Woher kommt die hohe Kaiserschnittrate? |
Aus Sicht des Deutschen Hebammenverbands beginnt darüber hinaus hierzulande schon während der Schwangerschaft eine Risikoausrichtung. Während in vielen anderen Ländern der Zustand einer Schwangerschaft zunächst als normal angenommen werde, bis sich etwas anderes zeige, werde hierzulande eher aktiv nach Risiken gesucht, erklärt Andrea Köbke vom Präsidium des Hebammenverbands. »Das ist ein grundsätzlich anderes Mindset, als von einem normalen Zustand auszugehen.«
Der Verband sieht auch rechtlichen Druck für die Geburtshelfer: Die Angst vor Schadensersatzforderung bei unterbliebenem Kaiserschnitt sei allgegenwärtig, sagt Köbke. »Die gerichtlichen Gutachter tendieren dazu, den Kaiserschnitt im Schadensfall als ultima ratio zu sehen, und fragen in der Regel nach Gründen, warum dieser unterlassen wurde. Umgekehrt ist eine Schädigung durch Kaiserschnitt kein oder wenig Thema in Haftungsprozessen.«
Der Berufsverband der Frauenärzte sieht die Entwicklung in Deutschland mit gemischten Gefühlen. Zum einen bestehe die Sorge, dass die hohe Kaiserschnittrate auf eine zu schnelle Entscheidung für den Eingriff hinweist, auch wenn eine sogenannte spontane Geburt möglich gewesen wäre. Doch der Kaiserschnitt ermögliche auch, Geburten insbesondere bei Komplikationen oder Risikoschwangerschaften sicherer zu gestalten.
Eine optimale Kaiserschnittrate gebe es nicht, so die DGGG. Die Weltgesundheitsorganisation (WHO) formulierte zwar 1985 einen optimalen Anteil von 10 bis 15 Prozent, revidierte den Wert aber später. Er sollte vor allem dafür sorgen, in Ländern ohne adäquate Gesundheitsversorgung die Mütter- und Kindersterblichkeit zu senken. Das Ziel war nicht, sonstige gesundheitliche Schäden zu minimieren – und diese sind in Deutschland in den Fokus gerückt.
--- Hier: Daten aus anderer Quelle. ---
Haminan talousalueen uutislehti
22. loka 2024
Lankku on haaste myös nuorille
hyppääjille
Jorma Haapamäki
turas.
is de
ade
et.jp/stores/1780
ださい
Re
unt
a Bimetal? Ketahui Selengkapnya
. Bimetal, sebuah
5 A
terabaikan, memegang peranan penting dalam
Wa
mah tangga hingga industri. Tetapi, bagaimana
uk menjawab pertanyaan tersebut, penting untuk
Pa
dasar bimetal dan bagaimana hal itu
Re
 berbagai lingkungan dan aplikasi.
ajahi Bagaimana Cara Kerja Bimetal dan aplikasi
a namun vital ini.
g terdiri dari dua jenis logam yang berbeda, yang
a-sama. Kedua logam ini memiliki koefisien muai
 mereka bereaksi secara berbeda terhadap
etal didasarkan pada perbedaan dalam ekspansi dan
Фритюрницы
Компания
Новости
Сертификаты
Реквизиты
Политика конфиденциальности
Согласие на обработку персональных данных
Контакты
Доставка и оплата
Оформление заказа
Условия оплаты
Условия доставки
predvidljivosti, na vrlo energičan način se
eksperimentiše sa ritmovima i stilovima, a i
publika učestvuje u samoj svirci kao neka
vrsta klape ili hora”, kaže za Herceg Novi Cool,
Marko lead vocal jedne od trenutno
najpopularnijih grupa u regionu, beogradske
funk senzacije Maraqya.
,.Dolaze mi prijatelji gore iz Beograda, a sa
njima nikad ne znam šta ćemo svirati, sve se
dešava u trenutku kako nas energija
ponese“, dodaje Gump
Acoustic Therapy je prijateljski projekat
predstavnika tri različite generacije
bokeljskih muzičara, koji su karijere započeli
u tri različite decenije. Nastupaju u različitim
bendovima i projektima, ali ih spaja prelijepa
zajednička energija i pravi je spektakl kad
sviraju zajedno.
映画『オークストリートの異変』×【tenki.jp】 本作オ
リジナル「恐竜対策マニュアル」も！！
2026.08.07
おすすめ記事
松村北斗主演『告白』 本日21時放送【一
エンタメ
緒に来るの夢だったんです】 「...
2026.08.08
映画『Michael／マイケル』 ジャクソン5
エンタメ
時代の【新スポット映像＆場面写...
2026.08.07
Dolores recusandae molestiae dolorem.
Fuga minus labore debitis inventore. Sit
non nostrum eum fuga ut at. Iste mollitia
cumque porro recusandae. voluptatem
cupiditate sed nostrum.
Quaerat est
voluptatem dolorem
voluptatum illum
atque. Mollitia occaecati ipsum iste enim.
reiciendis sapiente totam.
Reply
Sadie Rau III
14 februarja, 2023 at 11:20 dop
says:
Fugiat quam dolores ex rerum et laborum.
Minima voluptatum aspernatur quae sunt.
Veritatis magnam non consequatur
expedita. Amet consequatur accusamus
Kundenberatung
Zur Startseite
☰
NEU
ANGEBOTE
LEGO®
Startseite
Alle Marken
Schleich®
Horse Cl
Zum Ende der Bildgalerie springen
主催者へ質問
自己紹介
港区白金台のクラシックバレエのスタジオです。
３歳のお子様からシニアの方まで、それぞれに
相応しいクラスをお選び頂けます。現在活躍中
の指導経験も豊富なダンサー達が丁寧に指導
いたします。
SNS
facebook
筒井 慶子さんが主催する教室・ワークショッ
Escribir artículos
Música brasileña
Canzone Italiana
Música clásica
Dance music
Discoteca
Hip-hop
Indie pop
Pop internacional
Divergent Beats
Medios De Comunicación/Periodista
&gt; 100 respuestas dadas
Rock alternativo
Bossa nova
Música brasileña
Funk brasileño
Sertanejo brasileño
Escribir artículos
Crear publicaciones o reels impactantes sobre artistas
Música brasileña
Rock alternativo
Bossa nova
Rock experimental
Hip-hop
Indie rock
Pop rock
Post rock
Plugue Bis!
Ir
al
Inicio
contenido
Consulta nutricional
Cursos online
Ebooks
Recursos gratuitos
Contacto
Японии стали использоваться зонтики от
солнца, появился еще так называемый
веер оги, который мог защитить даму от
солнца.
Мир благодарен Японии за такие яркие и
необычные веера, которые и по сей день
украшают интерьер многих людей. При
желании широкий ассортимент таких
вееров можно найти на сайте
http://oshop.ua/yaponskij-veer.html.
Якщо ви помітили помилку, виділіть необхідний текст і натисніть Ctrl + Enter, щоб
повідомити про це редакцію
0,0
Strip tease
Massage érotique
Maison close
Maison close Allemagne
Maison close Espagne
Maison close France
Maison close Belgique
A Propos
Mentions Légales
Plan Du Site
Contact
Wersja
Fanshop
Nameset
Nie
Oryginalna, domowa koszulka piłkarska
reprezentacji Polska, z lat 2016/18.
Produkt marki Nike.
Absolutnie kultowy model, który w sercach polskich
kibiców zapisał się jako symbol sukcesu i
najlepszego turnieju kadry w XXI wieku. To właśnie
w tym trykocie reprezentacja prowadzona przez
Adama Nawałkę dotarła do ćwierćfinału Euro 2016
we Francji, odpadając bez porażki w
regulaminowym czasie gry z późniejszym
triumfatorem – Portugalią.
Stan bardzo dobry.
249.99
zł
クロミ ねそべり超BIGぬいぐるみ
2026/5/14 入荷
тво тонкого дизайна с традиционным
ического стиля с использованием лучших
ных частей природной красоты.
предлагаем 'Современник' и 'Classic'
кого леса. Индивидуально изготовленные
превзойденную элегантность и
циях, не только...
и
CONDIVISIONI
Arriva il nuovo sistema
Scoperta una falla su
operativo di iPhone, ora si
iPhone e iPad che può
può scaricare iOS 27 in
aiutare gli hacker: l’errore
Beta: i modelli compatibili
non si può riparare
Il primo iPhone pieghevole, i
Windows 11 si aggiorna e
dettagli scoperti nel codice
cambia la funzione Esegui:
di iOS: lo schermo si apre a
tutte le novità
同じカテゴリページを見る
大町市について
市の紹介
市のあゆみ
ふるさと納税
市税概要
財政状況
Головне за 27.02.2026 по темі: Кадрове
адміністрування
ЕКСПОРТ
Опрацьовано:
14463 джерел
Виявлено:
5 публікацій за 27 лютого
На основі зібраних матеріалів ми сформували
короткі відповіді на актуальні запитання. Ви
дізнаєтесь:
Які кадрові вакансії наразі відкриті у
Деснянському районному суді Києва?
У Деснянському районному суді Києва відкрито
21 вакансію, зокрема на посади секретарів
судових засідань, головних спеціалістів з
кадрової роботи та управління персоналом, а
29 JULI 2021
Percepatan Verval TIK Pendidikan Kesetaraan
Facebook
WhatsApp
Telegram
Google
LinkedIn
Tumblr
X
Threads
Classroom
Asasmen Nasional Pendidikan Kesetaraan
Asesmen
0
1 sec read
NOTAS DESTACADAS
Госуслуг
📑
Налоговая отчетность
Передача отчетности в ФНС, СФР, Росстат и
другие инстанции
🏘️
Zwingend medizinisch notwendig sind Kaiserschnitte der DGGG zufolge etwa bei einer Querlage des Kindes, dem Vorliegen des Mutterkuchens (Plazenta) vor dem inneren Muttermund oder einem Riss der Gebärmutter. Auch bei einer Präeklampsie und einem Versagen der Plazentafunktion sei ein Kaiserschnitt oft unvermeidbar. Etwa 10 Prozent aller Kaiserschnitte haben laut DGGG einen solchen Hintergrund, eine sogenannte absolute Indikation.
90 Prozent der Kaiserschnitte seien Folge einer relativen Indikation, also aufgrund von Abwägung der Geburtsrisiken für Mutter und Kind. Darunter fallen demnach auffällige Herztöne des Kindes, ein fehlender Geburtsfortschritt oder ein vorangegangener Kaiserschnitt.
Einer der größten Faktoren für die Zunahme der Kaiserschnitte ist laut DGGG das Risikoprofil werdender Mütter und die Anzahl der Risikoschwangerschaften. Mittlerweile liegt das Alter einer Frau bei der Geburt des ersten Kindes der DGGG zufolge bei fast 32 Jahren, mehr als 40 Prozent der Schwangeren seien übergewichtig oder adipös.
Der Direktor der Klinik für Geburtsmedizin an der Charité, Wolfgang Henrich, hält die aktuelle Rate nicht für bedenklich. Neben dem höheren Alter und Übergewicht können laut Henrich auch Erkrankungen wie Bluthochdruck, Diabetes oder Voroperationen insbesondere an der Gebärmutter oder auch Mehrlingsschwangerschaften für einen Kaiserschnitt sprechen.